Notre dossier spécial sur les attentats du 13 novembre à Paris. »

Marie GIFFARD, Hervé ASQUIN
Agence France-Presse
Paris

Le président français s'est-il retrouvé à proximité de l'organisateur des attentats de Paris? La question fait froid dans le dos alors qu'on a appris mardi qu'Abdelhamid Abaaoud s'était rendu près du Bataclan dans la nuit du 13 au 14 novembre, peu avant l'arrivée de François Hollande.

«On peut penser qu'Abdelhamid Abaaoud est revenu sur les scènes de crimes, après les attentats commis sur les terrasses des cafés et restaurants» dans l'est de Paris «et alors que la BRI (unité d'élite de la police) intervenait encore au Bataclan», la salle de spectacle où trois kamikazes étaient retranchés après avoir massacré 90 personnes.

Les révélations de François Molins, le procureur de la République de Paris, ont stupéfié les citoyens français et les services de sécurité de la présidence.

Le vendredi 13 novembre, la soirée de François Hollande avait commencé au Stade de France, avec un match amical France-Allemagne. Quand un premier kamikaze se fait exploser à 21h20 2 près de la porte D, tuant un passant, la première victime des attentats, la détonation est entendue dans tout le stade et par les téléspectateurs devant leur poste.

Dix minutes plus tard, un autre homme se fait exploser près de la porte H.

À 21h36, le chef de l'État a rejoint le PC sécurité du stade, comme en atteste une photo désormais célèbre montrant François Hollande au téléphone. Avant de quitter les lieux, il revient discrètement informer les responsables de l'exécutif présents en tribune et leur demande de rester pour ne pas alarmer le public.

Que se serait-il passé si les kamikazes avaient réussi leur coup et étaient parvenus à pénétrer dans l'enceinte, provoquant panique et bousculades dans le stade?

Le président convoque un Conseil des ministres exceptionnel peu après minuit, avant d'arriver à 01h30 dans le quartier du Bataclan, où l'assaut a été donné à 00h18. Il est accompagné par son Premier ministre Manuel Valls.

Une heure de battement

Le président ne rentre pas dans la salle de concert mais va s'entretenir avec des secouristes dans un café proche aménagé en poste médical avancé.

Le chef de l'État «ne s'est pas approché à moins de 300 mètres du Bataclan», précise une source proche de l'exécutif.
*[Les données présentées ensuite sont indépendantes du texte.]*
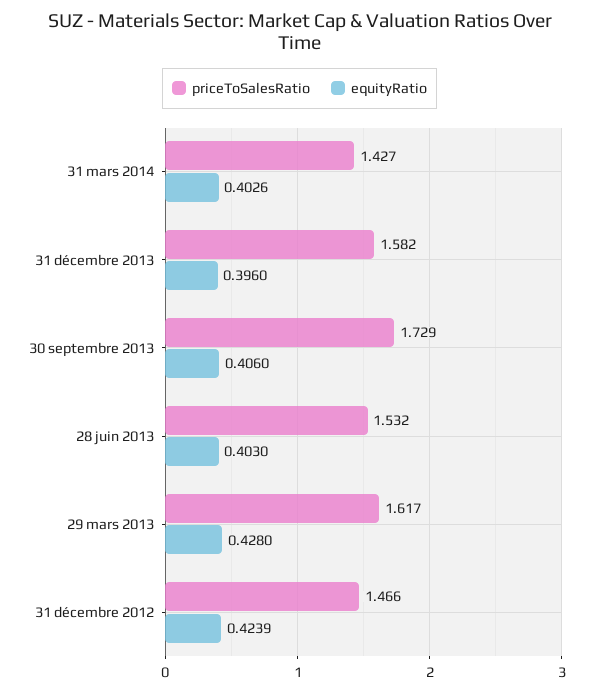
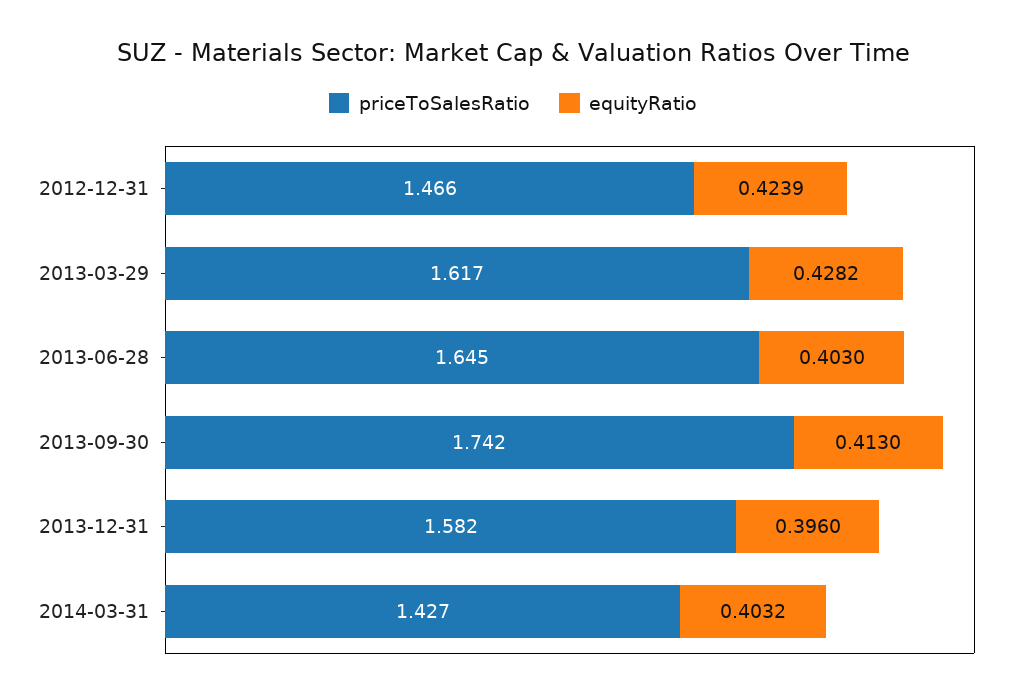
  {
    "priceToSalesRatio": {
      "31 mars 2014": 1.427,
      "31 décembre 2013": 1.582,
-     "30 septembre 2013": 1.729,
+     "30 septembre 2013": 1.742,
-     "28 juin 2013": 1.532,
+     "28 juin 2013": 1.645,
      "29 mars 2013": 1.617,
      "31 décembre 2012": 1.466
    },
    "equityRatio": {
-     "31 mars 2014": 0.4026,
+     "31 mars 2014": 0.4032,
      "31 décembre 2013": 0.396,
-     "30 septembre 2013": 0.406,
+     "30 septembre 2013": 0.413,
      "28 juin 2013": 0.403,
-     "29 mars 2013": 0.428,
+     "29 mars 2013": 0.4282,
      "31 décembre 2012": 0.4239
    }
  }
La décision de se rendre sur place «quand l'opération était terminée» a été prise de manière «collective» avec les personnes responsables de sa sécurité, explique cette même source qui martèle que la «sécurité du président est garantie et elle l'est à chaque instant».

Oui, mais selon François Molins «la géolocalisation de la ligne présumée d'Abdelhamid Abaaoud a attesté entre 22h28 et 00h28 d'une présence dans les 12e, 11e, 10e, et notamment à proximité de la salle de concert du Bataclan». Soit une heure à peine avant la venue du président.

Ce soir-là, François Hollande était entouré des hommes du Groupe de sécurité de la présidence de la République (GSPR), «armes automatiques à la main, ce qui est très exceptionnel. D'ordinaire, leur rôle est plutôt de se fondre dans le paysage, les armes toujours dissimulées sous leur veston», ajoute la source proche de l'exécutif.

Quelqu'un a-t-il tenté de dissuader le président de se rendre sur place? Non, affirme-t-elle.

Le 7 janvier, le président français s'était rendu près du siège de Charlie Hebdo moins d'une heure et demie après l'attaque meurtrière (12 morts) commise par deux jihadistes contre l'hebdomadaire satirique.

Cette initiative avait été critiquée par des spécialistes de la sécurité. «C'est arrivé plusieurs fois à travers le monde: une tentative d'attentat ou un simulacre d'attentat provoque un déplacement des responsables publics, qui sont la véritable cible», avait commenté un ancien officier de sécurité de l'Elysée, Jean-Pierre Diot.

L'Élysée souligne que les modalités de la sécurité présidentielle sont confidentielles pour être efficaces, et que «la plupart, sinon la totalité» de ses déplacements  s'effectuent à bord d'une voiture blindée.